No Tagging on Landing Page

It is quite imperative (common sense) to have analytics tracking code on each page. While these can leave you with pageview downtrends because you have this tracking loss on important pages, this can also have an effect on channel attribution of conversions. How so, you ask? If you lose Google Analytics tracking on an important page of the site, someone organically lands on this page and then moves onto another tracked page and into a conversion, the credit goes to the direct channel. This is because once someone reached a tracked page, Google Analytics doesn’t understand that they entered via the Organic channel. As we did above, take a look at direct vs. organic conversions. Additionally, run a site scraping crawl such as ScreamingFrog with a custom look for pages not including your “UA-“Google Analytics property ID.


Unaccounted for Organic Conversions (PDFs)

Above, I provided the insight on channel attribution confusion from Google Analytics. I have said many times, I freaking hate PDFs for the lack of Google Analytics tracking we have for them. Let us pretend for a moment that we have many, many PDFs indexed and ranking well.


In the example above, this site has 20 percent of their organic search exposure showing PDFs. If these PDFs have prominent links or calls to action in the PDF first page, chances are they are driving traffic and converting and the direct channel is getting the credit. This is because the PDFs do not have the ability to possess analytical tracking code. P.S. Create HTML versions of these pages and when they overtake PDFs, add these PDFs to the robots.txt file.

Managed Organic Traffic Reporting as Referring Site Traffic

I have not seen this that much, but is has been a head-scratcher in the past. The issue is that site visits are passing through a third party before being passed to the site. As an example, I saw organic traffic/conversions plummet. After a deep review I wondered why mobile organic dropped greatly and homepage referring site mobile traffic picked up the increase. The client had utilized a solution called Dudamobile, which created a mobile site that went through Dudamobile from Google before passing the visit onto the client site.

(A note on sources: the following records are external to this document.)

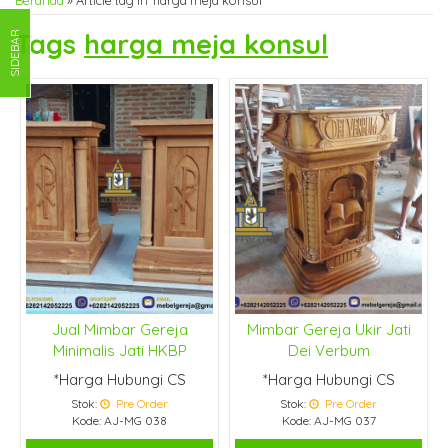
Beranda
»
Article tag in 'harga meja konsul'
Tags
harga meja konsul
SIDEBAR
Jual Mimbar Gereja
Mimbar Gereja Ukir Jati
Minimalis Jati HKBP
Dei Verbum
*Harga Hubungi CS
*Harga Hubungi CS
Stok:
Pre Order
Stok:
Pre Order
Kode: AJ-MG 038
Kode: AJ-MG 037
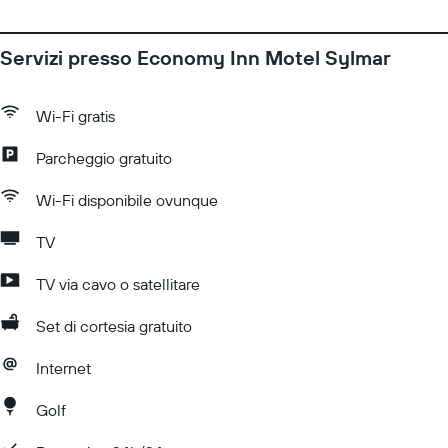
Servizi presso Economy Inn Motel Sylmar
Wi-Fi gratis
Parcheggio gratuito
Wi-Fi disponibile ovunque
TV
TV via cavo o satellitare
Set di cortesia gratuito
Internet
Golf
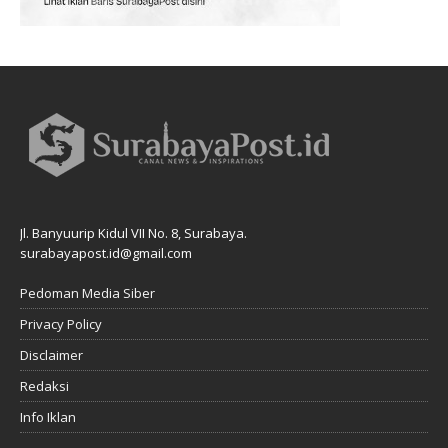
Jl. Banyuurip Kidul VII No. 8, Surabaya.
surabayapost.id@gmail.com
Pedoman Media Siber
Privacy Policy
Disclaimer
Redaksi
Info Iklan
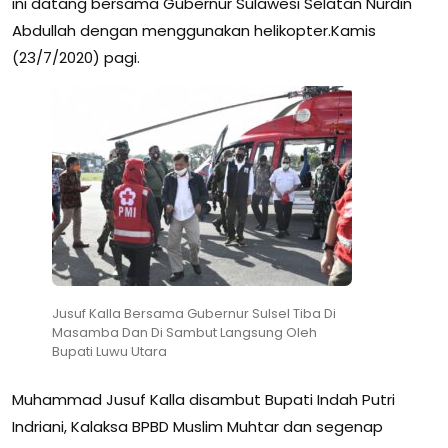
ini datang bersama Gubernur Sulawesi Selatan Nurdin
Abdullah dengan menggunakan helikopter.Kamis
(23/7/2020) pagi.
Jusuf Kalla Bersama Gubernur Sulsel Tiba Di
Masamba Dan Di Sambut Langsung Oleh
Bupati Luwu Utara
Muhammad Jusuf Kalla disambut Bupati Indah Putri
Indriani, Kalaksa BPBD Muslim Muhtar dan segenap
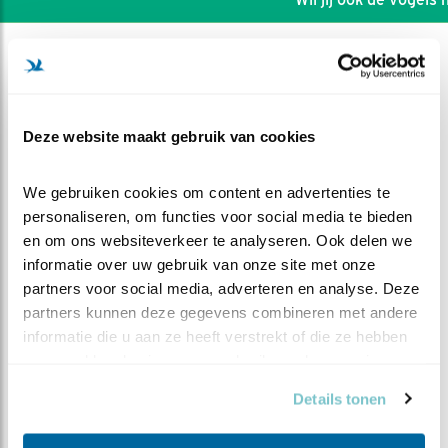
Deze website maakt gebruik van cookies
We gebruiken cookies om content en advertenties te 
personaliseren, om functies voor social media te bieden 
en om ons websiteverkeer te analyseren. Ook delen we 
informatie over uw gebruik van onze site met onze 
partners voor social media, adverteren en analyse. Deze 
partners kunnen deze gegevens combineren met andere 
informatie die u aan ze heeft verstrekt of die ze hebben 
DEEL DIT FILMPJE
verzameld op basis van uw gebruik van hun services.
Een paar verschillen tussen
Details tonen
vrouw en man bosuil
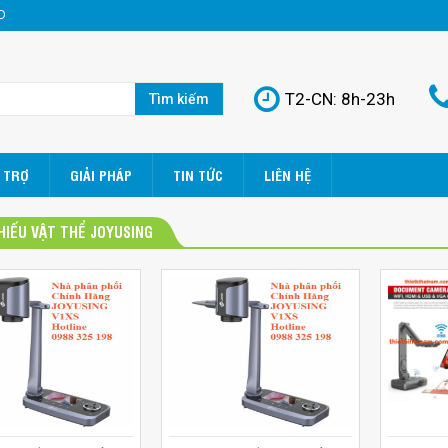
D
T2-CN: 8h-23h
Tìm kiếm
 TRỢ
GIẢI PHÁP
TIN TỨC
LIÊN HỆ
HIẾU VẬT THỂ JOYUSING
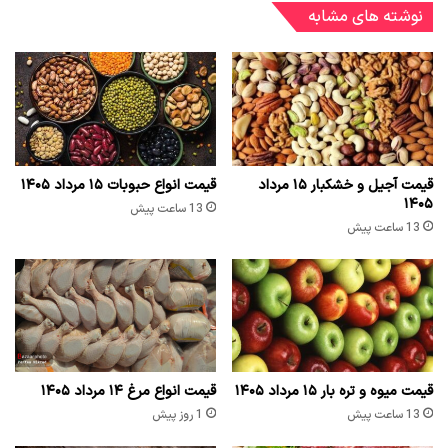
نوشته های مشابه
قیمت آجیل و خشکبار ۱۵ مرداد
قیمت انواع حبوبات ۱۵ مرداد ۱۴۰۵
۱۴۰۵
13 ساعت پیش
13 ساعت پیش
قیمت میوه و تره بار ۱۵ مرداد ۱۴۰۵
قیمت انواع مرغ ۱۴ مرداد ۱۴۰۵
13 ساعت پیش
1 روز پیش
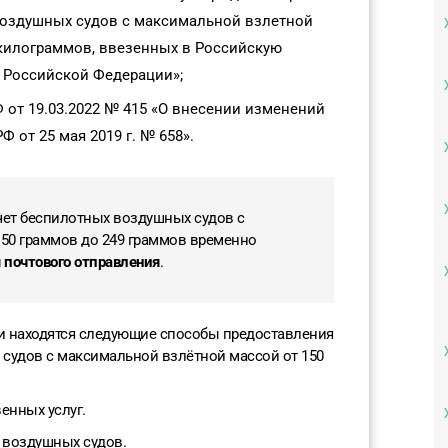
воздушных судов с максимальной взлетной
 килограммов, ввезенных в Российскую
 Российской Федерации»;
от 19.03.2022 № 415 «О внесении изменений
 от 25 мая 2019 г. № 658».
чет беспилотных воздушных судов с
50 граммов до 249 граммов временно
 почтового отправления
.
ки находятся следующие способы предоставления
 судов с максимальной взлётной массой от 150
енных услуг.
 воздушных судов.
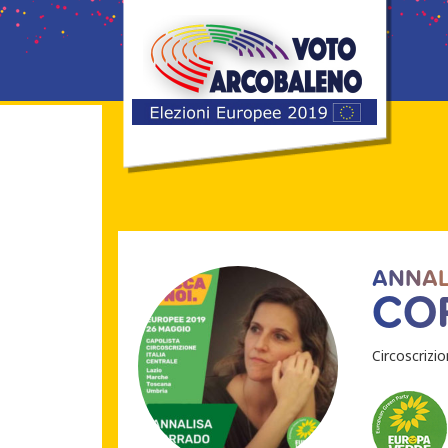
ANNAL
CO
Circoscrizi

Conversion Goal Set Is Similar to Non-Conversion URLs

Conversion goal setup in Google Analytics is something you don’t want to take lightly. Setting up a wrong match type can report conversions that necessarily are not conversions. It is always the safest measure to track a conversion to an exact URL. If you utilize separate URL structures for the same conversion, then I can see using Regular Expressions. If you are using session IDs, for example, then “Begins With” may be your best solution. However, if you are loosely assigning a “Begins With” structure, you may be picking up page views as conversions that are not exactly the conversion thank-you page.


Are We “Tracking” Now?

As with other topics in search, these aren’t the only issues that may be causing inaccurate organic conversion data. It is, however, the most common issues that I have run into. I hope that this is a little refresher in knowing the authenticity of organic data and its accuracy. Knowing you are right makes “tooting your horn” about organic success a little safer.